In the beginning of November, McCoy released a song inspired by his hatred for these protests titled "Take A Knee My Ass," which can be purchased on iTunes or streamed on Spotify. The song is worth listening to, if only for how ridiculous the lyrics are and to understand why everyone is reacting the way they are.
"When I see someone on TV, take a stand on bended knee, whether its on astroturf or grass, I think of those whose freedom was not free and I say 'Take a knee, my ass'," McCoy sings.
The song's lyrics are incredibly patriotic, with McCoy singing about how soldiers fought for the freedom for people in the United States to live, therefore they should respect that and stand for the National Anthem. You don't need to listen to the song all the way through to know what it's about. But is McCoy telling people that he is taking a knee, in his ass? This is a moment where punctuation could really help McCoy out.

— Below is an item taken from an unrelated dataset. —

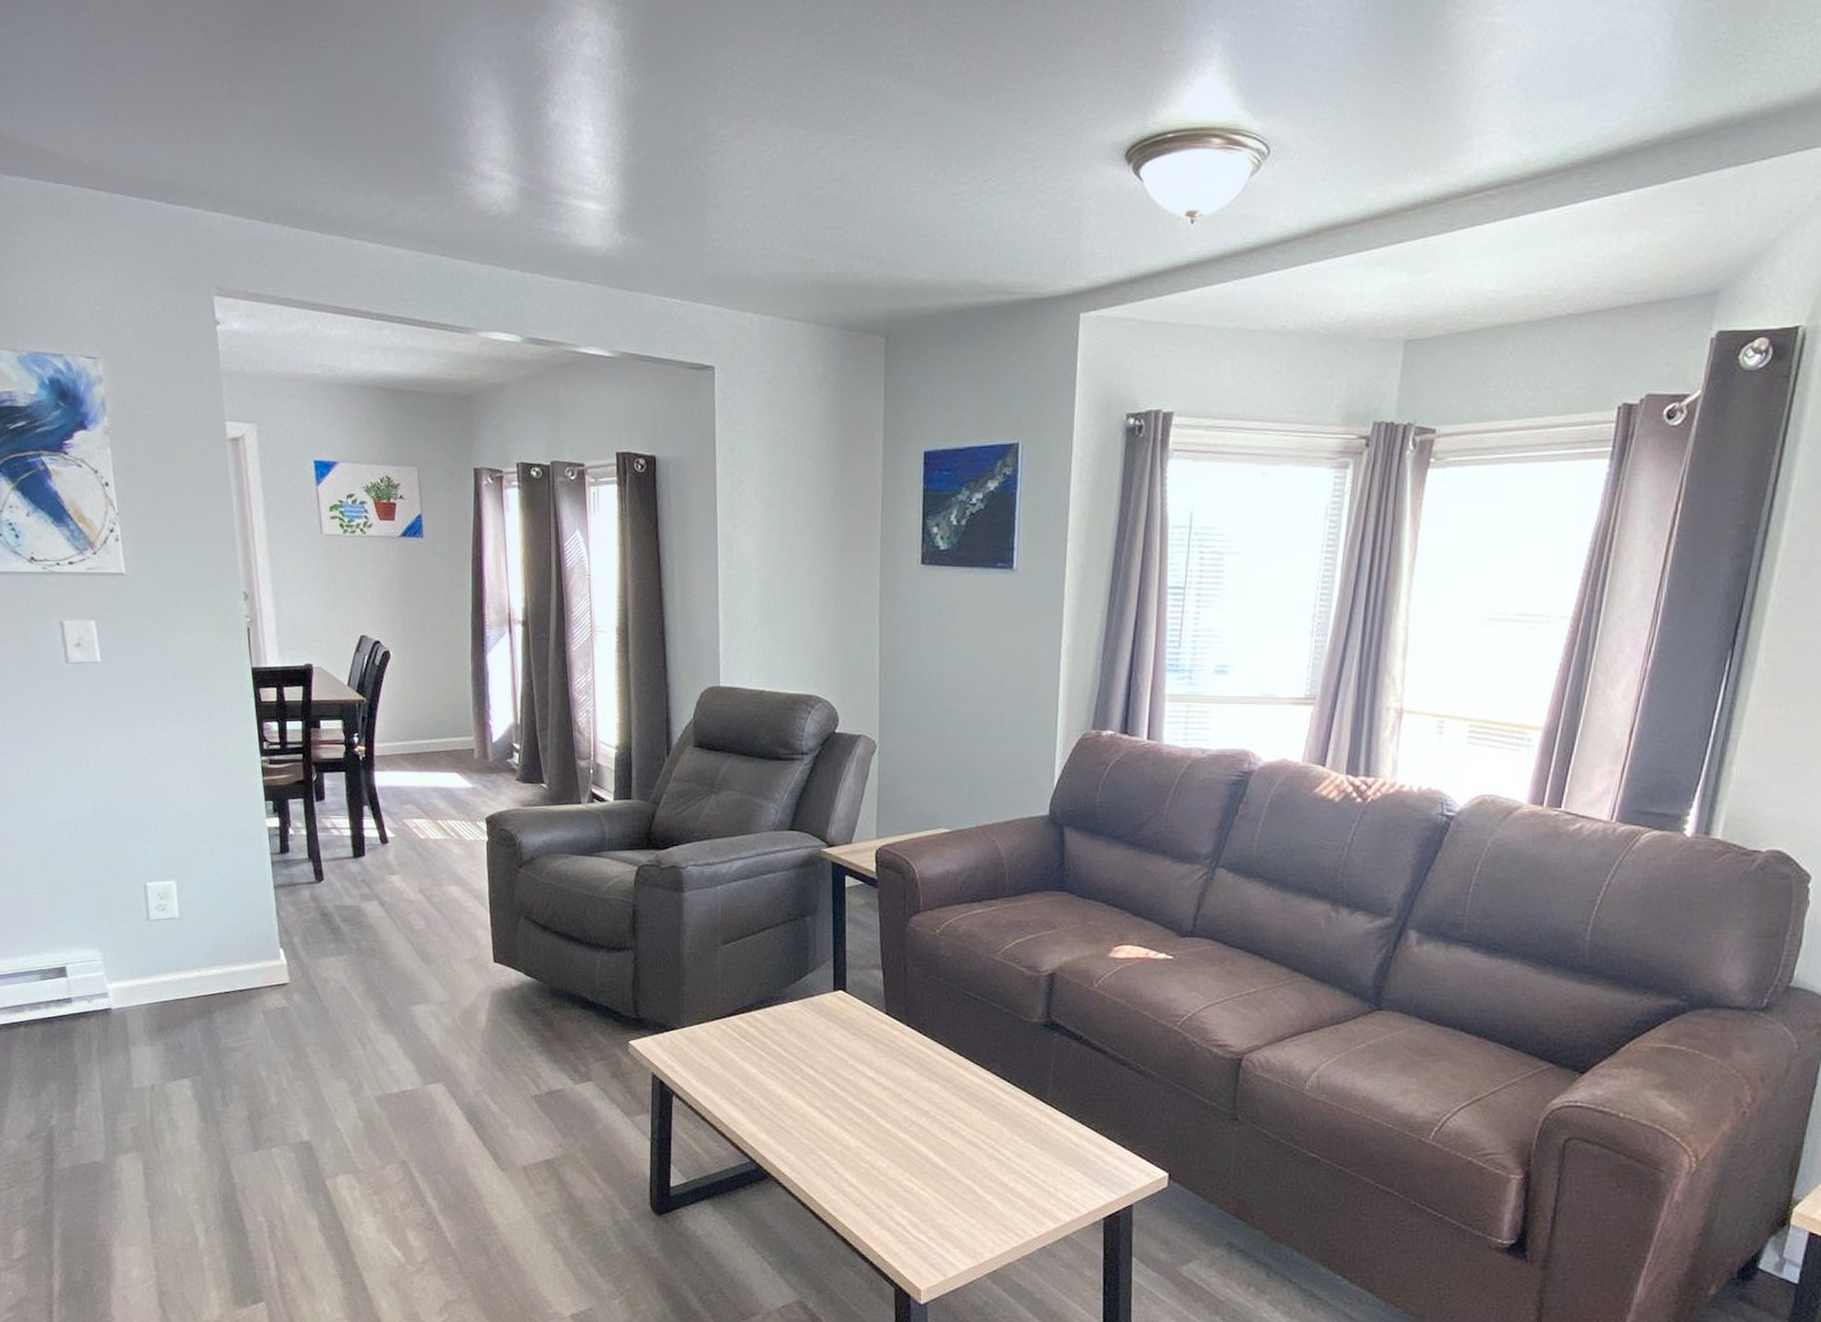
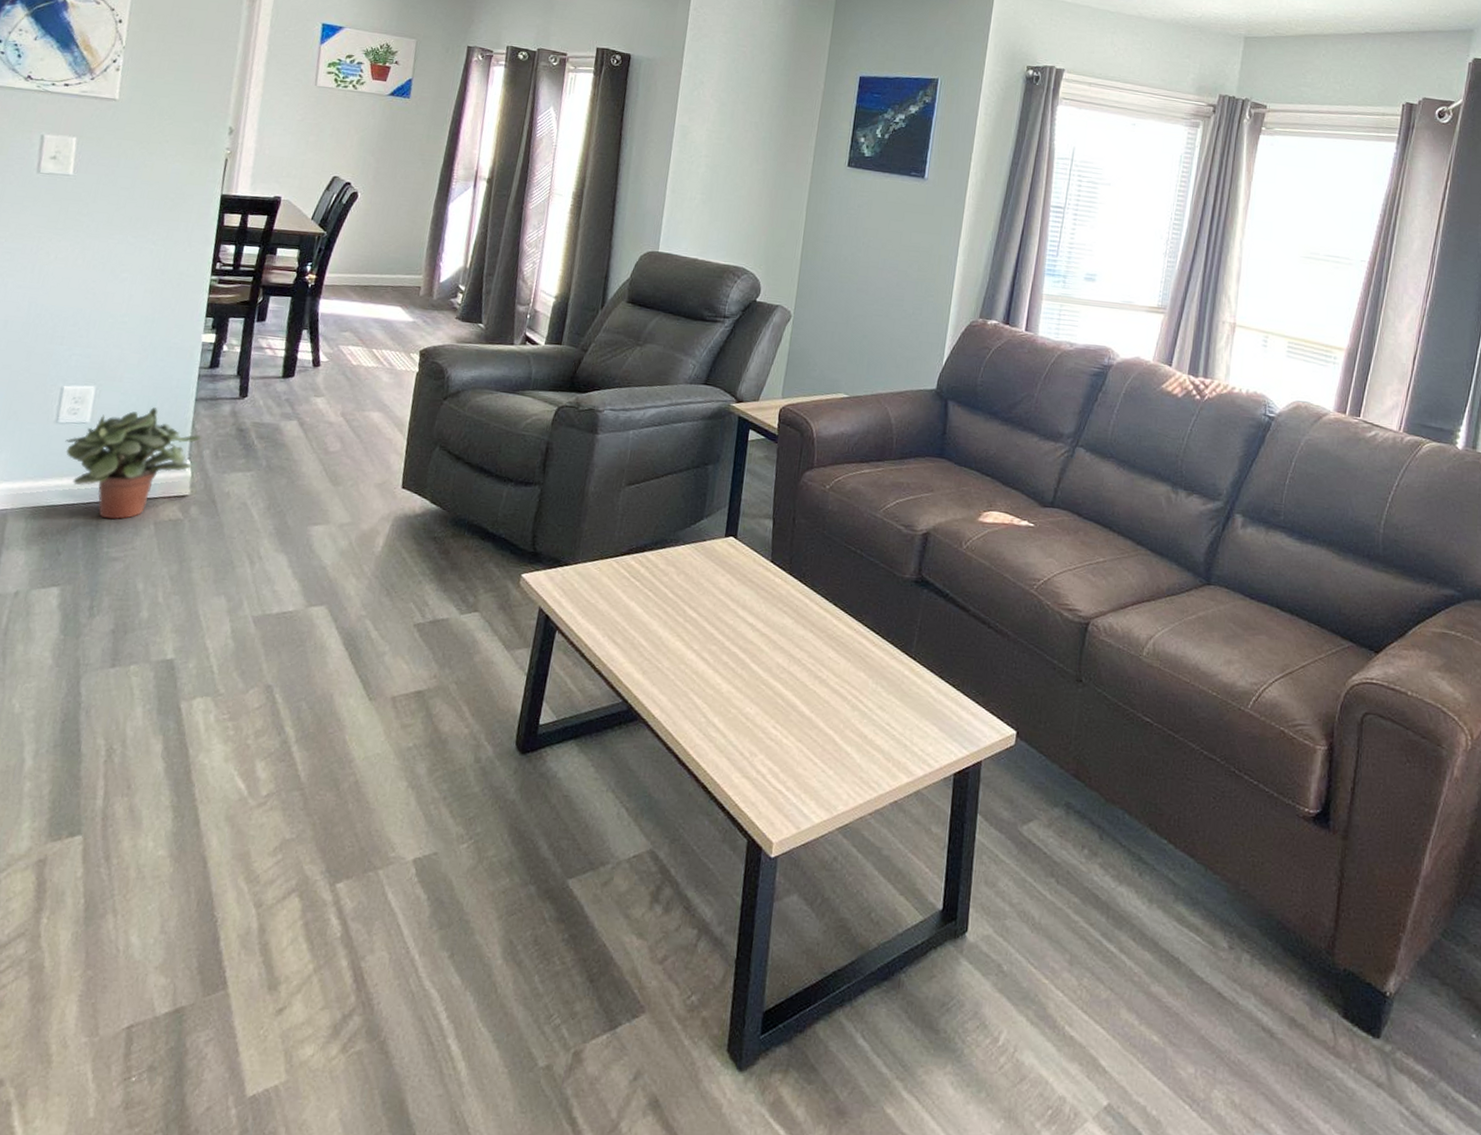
potted plant: none [161,898,289,1011] -> present [65,407,202,520]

Although the song debuted a week ago, Twitter finally caught on to just how great and how awful the song is. Their reactions to the song and the song's title are quite possibly the funniest thing you will read all week.
McCoy's friend wrote the song, according to Buzzfeed, and country music fans have been loving the tune. The video where McCoy debuted the song has racked up over 3 million views. Despite everyone poking fun at his song's title, McCoy himself is, of course, incredibly happy with the song and has urged his fans to help the song get to the top of the charts on Twitter.
McCoy explained his reasoning for performing and recording the song on Facebook Live, according to NBC 4:
I've been on 15 USO tours. I've entertained our troops in Pakistan, Afghanistan, Iraq, and all over the world. So no, this is not a money grab. This is a guy that believes in our country, that does not like people kneeling, not standing with their hands over their hearts, for the pledge of allegiance or national anthem. That's what I'm about.
As seen with songs like "God Bless The USA," people love songs about the nation, especially when they feel as if things are in disarray. There is nothing that unites people more than the power of music, especially country music, according to the Christian Science Monitor — therefore this song probably speaks to a very specific group of people.
If you think that this song's lyrics is offensive to those who are standing up for what they believe in, statistics show that country music is a little more conservative leaning. A 2004 Gallup survey found that 60 percent of country music fans identified strongly with Republicans, according to US News & World Report.
McCoy's song certainly appeals to two groups of people — people who agree with the song's ridiculous message and the people who will have so much fun making fun of it.